Stored data
————
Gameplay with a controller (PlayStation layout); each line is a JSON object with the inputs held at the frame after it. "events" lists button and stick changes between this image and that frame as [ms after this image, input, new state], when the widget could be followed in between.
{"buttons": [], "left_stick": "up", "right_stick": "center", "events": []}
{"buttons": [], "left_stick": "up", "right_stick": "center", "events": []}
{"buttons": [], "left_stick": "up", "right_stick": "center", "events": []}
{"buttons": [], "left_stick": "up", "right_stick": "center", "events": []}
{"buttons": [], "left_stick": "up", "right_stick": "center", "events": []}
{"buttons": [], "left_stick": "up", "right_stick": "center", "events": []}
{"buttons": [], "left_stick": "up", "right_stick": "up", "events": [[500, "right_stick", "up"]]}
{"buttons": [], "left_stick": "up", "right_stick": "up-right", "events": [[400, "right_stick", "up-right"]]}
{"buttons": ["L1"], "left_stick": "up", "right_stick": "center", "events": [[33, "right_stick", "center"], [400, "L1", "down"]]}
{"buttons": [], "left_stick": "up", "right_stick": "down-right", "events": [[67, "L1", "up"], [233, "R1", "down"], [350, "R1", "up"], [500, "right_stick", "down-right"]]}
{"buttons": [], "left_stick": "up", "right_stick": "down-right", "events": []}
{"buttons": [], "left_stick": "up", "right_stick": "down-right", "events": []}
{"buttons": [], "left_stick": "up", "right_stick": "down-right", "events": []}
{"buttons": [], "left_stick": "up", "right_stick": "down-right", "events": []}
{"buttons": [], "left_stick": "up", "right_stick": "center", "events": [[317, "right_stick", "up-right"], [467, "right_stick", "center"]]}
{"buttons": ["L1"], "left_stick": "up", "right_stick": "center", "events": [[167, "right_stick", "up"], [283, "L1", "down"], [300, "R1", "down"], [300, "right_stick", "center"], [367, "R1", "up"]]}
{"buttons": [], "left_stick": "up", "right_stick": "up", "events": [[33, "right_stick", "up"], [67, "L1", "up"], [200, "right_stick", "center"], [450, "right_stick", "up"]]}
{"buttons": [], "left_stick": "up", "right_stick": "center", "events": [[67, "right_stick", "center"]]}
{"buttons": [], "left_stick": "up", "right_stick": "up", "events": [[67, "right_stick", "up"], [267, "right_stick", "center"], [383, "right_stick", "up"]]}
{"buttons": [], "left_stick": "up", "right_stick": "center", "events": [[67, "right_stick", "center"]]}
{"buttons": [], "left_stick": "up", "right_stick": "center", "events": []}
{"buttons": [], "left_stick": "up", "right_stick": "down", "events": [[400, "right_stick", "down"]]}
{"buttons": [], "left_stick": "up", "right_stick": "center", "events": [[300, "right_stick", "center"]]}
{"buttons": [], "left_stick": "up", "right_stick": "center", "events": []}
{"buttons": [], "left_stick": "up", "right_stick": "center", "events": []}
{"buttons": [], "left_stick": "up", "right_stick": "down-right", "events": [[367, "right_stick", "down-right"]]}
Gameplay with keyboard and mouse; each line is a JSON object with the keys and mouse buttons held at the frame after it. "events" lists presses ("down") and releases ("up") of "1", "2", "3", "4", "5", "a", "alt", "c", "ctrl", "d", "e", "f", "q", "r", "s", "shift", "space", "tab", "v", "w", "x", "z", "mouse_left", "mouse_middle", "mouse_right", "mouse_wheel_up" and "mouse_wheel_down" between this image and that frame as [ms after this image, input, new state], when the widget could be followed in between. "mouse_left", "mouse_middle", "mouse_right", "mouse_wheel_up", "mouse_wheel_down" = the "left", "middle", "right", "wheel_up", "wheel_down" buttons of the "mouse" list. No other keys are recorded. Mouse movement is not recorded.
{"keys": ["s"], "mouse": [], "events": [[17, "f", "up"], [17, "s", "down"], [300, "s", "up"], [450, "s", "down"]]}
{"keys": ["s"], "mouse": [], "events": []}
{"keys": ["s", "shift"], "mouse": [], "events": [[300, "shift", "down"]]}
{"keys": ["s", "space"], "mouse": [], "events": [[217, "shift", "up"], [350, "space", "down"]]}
————
◆ What this task involves: Copy out every entry above exactly.

◆ Output of the exercise:
Gameplay with a controller (PlayStation layout); each line is a JSON object with the inputs held at the frame after it. "events" lists button and stick changes between this image and that frame as [ms after this image, input, new state], when the widget could be followed in between.
{"buttons": [], "left_stick": "up", "right_stick": "center", "events": []}
{"buttons": [], "left_stick": "up", "right_stick": "center", "events": []}
{"buttons": [], "left_stick": "up", "right_stick": "center", "events": []}
{"buttons": [], "left_stick": "up", "right_stick": "center", "events": []}
{"buttons": [], "left_stick": "up", "right_stick": "center", "events": []}
{"buttons": [], "left_stick": "up", "right_stick": "center", "events": []}
{"buttons": [], "left_stick": "up", "right_stick": "up", "events": [[500, "right_stick", "up"]]}
{"buttons": [], "left_stick": "up", "right_stick": "up-right", "events": [[400, "right_stick", "up-right"]]}
{"buttons": ["L1"], "left_stick": "up", "right_stick": "center", "events": [[33, "right_stick", "center"], [400, "L1", "down"]]}
{"buttons": [], "left_stick": "up", "right_stick": "down-right", "events": [[67, "L1", "up"], [233, "R1", "down"], [350, "R1", "up"], [500, "right_stick", "down-right"]]}
{"buttons": [], "left_stick": "up", "right_stick": "down-right", "events": []}
{"buttons": [], "left_stick": "up", "right_stick": "down-right", "events": []}
{"buttons": [], "left_stick": "up", "right_stick": "down-right", "events": []}
{"buttons": [], "left_stick": "up", "right_stick": "down-right", "events": []}
{"buttons": [], "left_stick": "up", "right_stick": "center", "events": [[317, "right_stick", "up-right"], [467, "right_stick", "center"]]}
{"buttons": ["L1"], "left_stick": "up", "right_stick": "center", "events": [[167, "right_stick", "up"], [283, "L1", "down"], [300, "R1", "down"], [300, "right_stick", "center"], [367, "R1", "up"]]}
{"buttons": [], "left_stick": "up", "right_stick": "up", "events": [[33, "right_stick", "up"], [67, "L1", "up"], [200, "right_stick", "center"], [450, "right_stick", "up"]]}
{"buttons": [], "left_stick": "up", "right_stick": "center", "events": [[67, "right_stick", "center"]]}
{"buttons": [], "left_stick": "up", "right_stick": "up", "events": [[67, "right_stick", "up"], [267, "right_stick", "center"], [383, "right_stick", "up"]]}
{"buttons": [], "left_stick": "up", "right_stick": "center", "events": [[67, "right_stick", "center"]]}
{"buttons": [], "left_stick": "up", "right_stick": "center", "events": []}
{"buttons": [], "left_stick": "up", "right_stick": "down", "events": [[400, "right_stick", "down"]]}
{"buttons": [], "left_stick": "up", "right_stick": "center", "events": [[300, "right_stick", "center"]]}
{"buttons": [], "left_stick": "up", "right_stick": "center", "events": []}
{"buttons": [], "left_stick": "up", "right_stick": "center", "events": []}
{"buttons": [], "left_stick": "up", "right_stick": "down-right", "events": [[367, "right_stick", "down-right"]]}
Gameplay with keyboard and mouse; each line is a JSON object with the keys and mouse buttons held at the frame after it. "events" lists presses ("down") and releases ("up") of "1", "2", "3", "4", "5", "a", "alt", "c", "ctrl", "d", "e", "f", "q", "r", "s", "shift", "space", "tab", "v", "w", "x", "z", "mouse_left", "mouse_middle", "mouse_right", "mouse_wheel_up" and "mouse_wheel_down" between this image and that frame as [ms after this image, input, new state], when the widget could be followed in between. "mouse_left", "mouse_middle", "mouse_right", "mouse_wheel_up", "mouse_wheel_down" = the "left", "middle", "right", "wheel_up", "wheel_down" buttons of the "mouse" list. No other keys are recorded. Mouse movement is not recorded.
{"keys": ["s"], "mouse": [], "events": [[17, "f", "up"], [17, "s", "down"], [300, "s", "up"], [450, "s", "down"]]}
{"keys": ["s"], "mouse": [], "events": []}
{"keys": ["s", "shift"], "mouse": [], "events": [[300, "shift", "down"]]}
{"keys": ["s", "space"], "mouse": [], "events": [[217, "shift", "up"], [350, "space", "down"]]}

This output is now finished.